Top of Supplied data

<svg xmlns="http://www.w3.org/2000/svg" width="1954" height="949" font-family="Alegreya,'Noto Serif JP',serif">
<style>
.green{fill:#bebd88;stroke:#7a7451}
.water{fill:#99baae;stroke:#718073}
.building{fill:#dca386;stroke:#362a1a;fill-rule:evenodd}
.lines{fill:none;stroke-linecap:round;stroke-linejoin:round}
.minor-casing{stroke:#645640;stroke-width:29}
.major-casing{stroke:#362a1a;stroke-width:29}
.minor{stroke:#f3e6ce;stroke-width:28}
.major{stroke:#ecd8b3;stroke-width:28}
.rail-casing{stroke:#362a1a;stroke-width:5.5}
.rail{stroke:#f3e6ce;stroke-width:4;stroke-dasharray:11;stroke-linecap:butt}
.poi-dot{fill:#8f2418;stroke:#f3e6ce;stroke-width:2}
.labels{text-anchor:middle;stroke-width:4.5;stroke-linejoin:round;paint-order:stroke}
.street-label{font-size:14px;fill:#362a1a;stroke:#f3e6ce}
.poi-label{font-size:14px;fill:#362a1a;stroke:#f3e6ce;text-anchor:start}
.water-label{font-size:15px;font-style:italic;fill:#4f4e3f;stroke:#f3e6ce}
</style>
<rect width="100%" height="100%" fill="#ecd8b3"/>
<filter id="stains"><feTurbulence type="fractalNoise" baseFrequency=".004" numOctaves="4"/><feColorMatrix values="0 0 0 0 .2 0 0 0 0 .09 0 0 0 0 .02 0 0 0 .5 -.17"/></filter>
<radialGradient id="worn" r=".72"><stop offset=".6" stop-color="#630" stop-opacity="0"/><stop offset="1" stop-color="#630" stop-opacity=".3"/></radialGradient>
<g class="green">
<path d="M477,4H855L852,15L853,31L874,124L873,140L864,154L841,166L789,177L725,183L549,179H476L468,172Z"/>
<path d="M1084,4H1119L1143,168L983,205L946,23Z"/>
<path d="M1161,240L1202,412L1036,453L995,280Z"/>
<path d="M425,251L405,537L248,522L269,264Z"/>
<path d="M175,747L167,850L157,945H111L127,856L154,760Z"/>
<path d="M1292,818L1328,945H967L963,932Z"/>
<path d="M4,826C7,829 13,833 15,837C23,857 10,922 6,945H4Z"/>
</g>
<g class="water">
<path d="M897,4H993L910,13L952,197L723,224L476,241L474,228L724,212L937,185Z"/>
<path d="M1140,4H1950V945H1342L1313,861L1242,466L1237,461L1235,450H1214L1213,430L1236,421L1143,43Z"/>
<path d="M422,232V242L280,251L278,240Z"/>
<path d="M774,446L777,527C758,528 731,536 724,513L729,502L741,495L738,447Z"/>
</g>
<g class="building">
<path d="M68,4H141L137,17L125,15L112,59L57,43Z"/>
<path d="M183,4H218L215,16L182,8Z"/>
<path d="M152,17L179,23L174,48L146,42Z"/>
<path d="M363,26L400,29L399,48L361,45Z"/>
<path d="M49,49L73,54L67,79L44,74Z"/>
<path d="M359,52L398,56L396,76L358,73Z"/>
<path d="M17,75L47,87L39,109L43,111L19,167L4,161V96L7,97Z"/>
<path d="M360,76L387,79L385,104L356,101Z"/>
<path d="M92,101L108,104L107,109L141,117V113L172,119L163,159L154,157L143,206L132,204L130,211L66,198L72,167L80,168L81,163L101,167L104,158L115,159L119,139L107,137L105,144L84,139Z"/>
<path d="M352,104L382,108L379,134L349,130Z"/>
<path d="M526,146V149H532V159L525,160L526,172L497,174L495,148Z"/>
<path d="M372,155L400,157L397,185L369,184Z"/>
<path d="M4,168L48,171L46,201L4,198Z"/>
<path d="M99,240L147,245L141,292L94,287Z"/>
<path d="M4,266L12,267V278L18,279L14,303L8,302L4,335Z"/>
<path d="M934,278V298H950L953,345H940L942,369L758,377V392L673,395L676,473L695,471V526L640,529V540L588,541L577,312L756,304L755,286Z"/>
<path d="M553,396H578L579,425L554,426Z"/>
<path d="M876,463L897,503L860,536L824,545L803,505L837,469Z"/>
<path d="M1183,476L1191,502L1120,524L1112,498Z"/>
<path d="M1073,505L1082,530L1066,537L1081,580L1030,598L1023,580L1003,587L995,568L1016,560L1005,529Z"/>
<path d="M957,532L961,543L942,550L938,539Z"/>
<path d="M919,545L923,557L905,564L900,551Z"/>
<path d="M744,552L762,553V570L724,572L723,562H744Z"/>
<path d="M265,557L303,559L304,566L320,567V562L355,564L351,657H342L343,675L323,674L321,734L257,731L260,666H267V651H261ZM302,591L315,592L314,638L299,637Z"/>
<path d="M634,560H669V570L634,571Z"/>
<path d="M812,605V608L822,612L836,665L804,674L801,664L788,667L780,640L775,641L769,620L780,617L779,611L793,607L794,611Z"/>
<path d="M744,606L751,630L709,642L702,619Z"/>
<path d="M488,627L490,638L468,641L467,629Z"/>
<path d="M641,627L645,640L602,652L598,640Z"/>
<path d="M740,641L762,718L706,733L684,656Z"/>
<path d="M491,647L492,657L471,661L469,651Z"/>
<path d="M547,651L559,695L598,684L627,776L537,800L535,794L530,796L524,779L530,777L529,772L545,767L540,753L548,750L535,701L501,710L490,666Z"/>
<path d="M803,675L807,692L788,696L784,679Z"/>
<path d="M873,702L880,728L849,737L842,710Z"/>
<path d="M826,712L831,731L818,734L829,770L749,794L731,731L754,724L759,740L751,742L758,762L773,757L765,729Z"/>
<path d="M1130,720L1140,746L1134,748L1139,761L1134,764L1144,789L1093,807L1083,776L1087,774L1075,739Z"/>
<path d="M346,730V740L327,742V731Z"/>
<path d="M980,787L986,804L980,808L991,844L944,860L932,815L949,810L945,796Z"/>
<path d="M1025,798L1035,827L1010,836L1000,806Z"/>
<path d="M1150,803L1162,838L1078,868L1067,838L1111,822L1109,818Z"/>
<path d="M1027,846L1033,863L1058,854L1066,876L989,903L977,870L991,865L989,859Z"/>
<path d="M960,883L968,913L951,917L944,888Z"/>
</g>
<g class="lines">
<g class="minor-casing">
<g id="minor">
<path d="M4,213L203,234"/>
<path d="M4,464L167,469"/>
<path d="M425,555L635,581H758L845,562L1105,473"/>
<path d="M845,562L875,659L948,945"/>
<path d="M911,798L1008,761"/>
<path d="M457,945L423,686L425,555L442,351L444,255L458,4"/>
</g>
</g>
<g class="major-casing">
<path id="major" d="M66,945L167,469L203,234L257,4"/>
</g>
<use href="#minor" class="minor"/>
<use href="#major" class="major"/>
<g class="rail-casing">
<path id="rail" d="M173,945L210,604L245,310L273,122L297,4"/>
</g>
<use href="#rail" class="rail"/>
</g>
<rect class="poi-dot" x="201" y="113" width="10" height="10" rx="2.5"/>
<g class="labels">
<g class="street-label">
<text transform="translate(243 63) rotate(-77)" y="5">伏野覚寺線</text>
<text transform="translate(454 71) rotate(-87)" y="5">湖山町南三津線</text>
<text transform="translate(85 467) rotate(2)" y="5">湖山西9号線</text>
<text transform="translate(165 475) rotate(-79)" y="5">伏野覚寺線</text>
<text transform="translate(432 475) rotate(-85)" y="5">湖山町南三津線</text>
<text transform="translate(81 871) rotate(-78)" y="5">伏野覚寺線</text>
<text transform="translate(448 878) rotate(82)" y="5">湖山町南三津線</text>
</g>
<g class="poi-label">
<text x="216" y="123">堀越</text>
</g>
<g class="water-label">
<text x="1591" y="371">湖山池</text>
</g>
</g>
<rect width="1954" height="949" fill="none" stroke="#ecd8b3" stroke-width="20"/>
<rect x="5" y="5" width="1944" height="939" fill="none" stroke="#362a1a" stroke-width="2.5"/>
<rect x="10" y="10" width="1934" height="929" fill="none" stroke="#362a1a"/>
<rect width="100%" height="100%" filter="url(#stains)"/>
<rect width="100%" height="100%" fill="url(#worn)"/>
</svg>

Bottom of Supplied data

Task prompt » Find each line in the records that includes the word "lines". Report the total and nothing more.

Problem solution » 2